Wednesday, September 3, 2008

Value Investing Today: Chp 2: Behavioural Biases: Why Value Investing Works

Value investors need to act and think differently than the average market participant. If they act rationally in a world full of irrational investors, they can expect better than average results. They need to base their decisions on dispassionate objective research. Value Investing works because the majority of market participants continue to make the same errors in judgment and base decisions on biases that are ingrained in human nature. Brandes discusses some of the main emotional biases in this chapter but refers the reader to Dreman, Kahneman and Tversky for a more exhaustive list of cognitive illusions and biases.

Faulty intuition is one cognitive bias that humans use when they try to see a pattern in a series of random events and attribute some meaning to the perceived pattern. Brandes refers to technical analysis as the embodiment of this bias.

Optimism is another bias that value investors need to be aware of when making investment decisions. Brandes references a study done by Dreman, Standard and Poors and First call which examined analysts growth estimates for stocks in the S&P 500 during the time period of 1982 to 2002. The average analysts growth estimate over the entire period was more than 4 times greater than the actual average growth rates observed. Brandes believes the reason for this is that Wall Street analysts get paid to be optimistic!

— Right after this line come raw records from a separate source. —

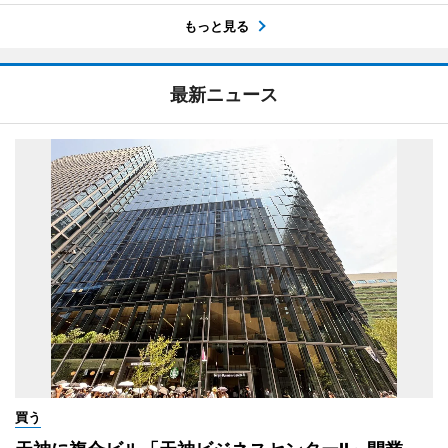
もっと見る
最新ニュース
買う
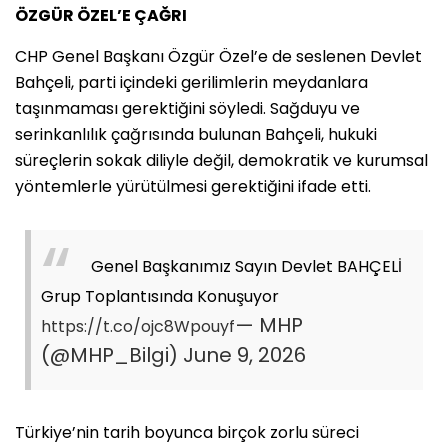
ÖZGÜR ÖZEL’E ÇAĞRI
CHP Genel Başkanı Özgür Özel’e de seslenen Devlet
Bahçeli, parti içindeki gerilimlerin meydanlara
taşınmaması gerektiğini söyledi. Sağduyu ve
serinkanlılık çağrısında bulunan Bahçeli, hukuki
süreçlerin sokak diliyle değil, demokratik ve kurumsal
yöntemlerle yürütülmesi gerektiğini ifade etti.
Genel Başkanımız Sayın Devlet BAHÇELİ
Grup Toplantısında Konuşuyor
— MHP
https://t.co/ojc8Wpouyf
(@MHP_Bilgi)
June 9, 2026
Türkiye’nin tarih boyunca birçok zorlu süreci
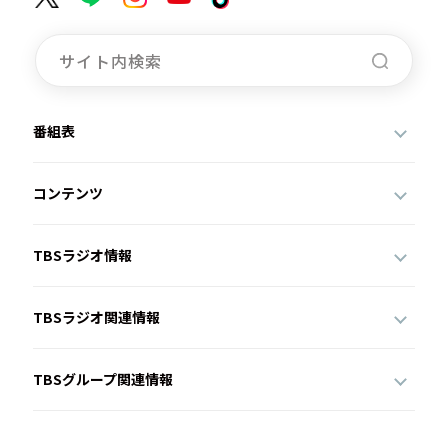
番組表
コンテンツ
TBSラジオ情報
TBSラジオ関連情報
TBSグループ関連情報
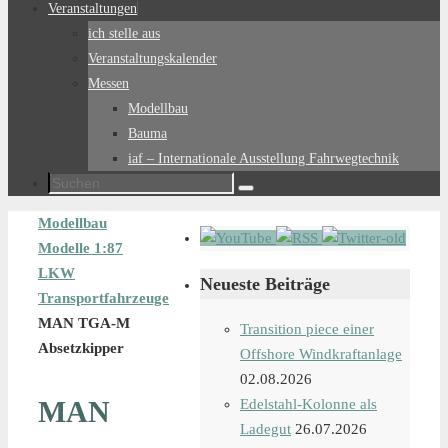
Veranstaltungen
ich stelle aus
Veranstaltungskalender
Messen
Modellbau
Bauma
iaf – Internationale Ausstellung Fahrwegtechnik
Suchen
Suchen
nach:
Start
Modellbau
Modelle 1:87
LKW
Neueste Beiträge
Transportfahrzeuge
MAN TGA-M
Transition piece einer
Absetzkipper
Offshore Windkraftanlage
02.08.2026
MAN
Edelstahl-Kolonne als
Ladegut
26.07.2026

The third bias is extrapolation. With this bias, market participants place too much emphasis on recent events and tend to project them out into the future. A great example of this is given in the time when stagflation was running rampant in the late 1970's and early 1980's. An expectation of a continued stagflation trend was baked into stock prices. A particularly representative article of the sentiment at the time was the BusinessWeek magazine cover story titled "The Death of Equities" published in 1979. A few years after this article was published, one of the strongest bull markets in history ensued.

All three of these biases lead to overconfidence with investment decisions and set the stage for overreaction by market participants during subsequent surprises. The overreaction to surprises based on faulty expectations is a predictable human behaviour that creates opportunities for value investors.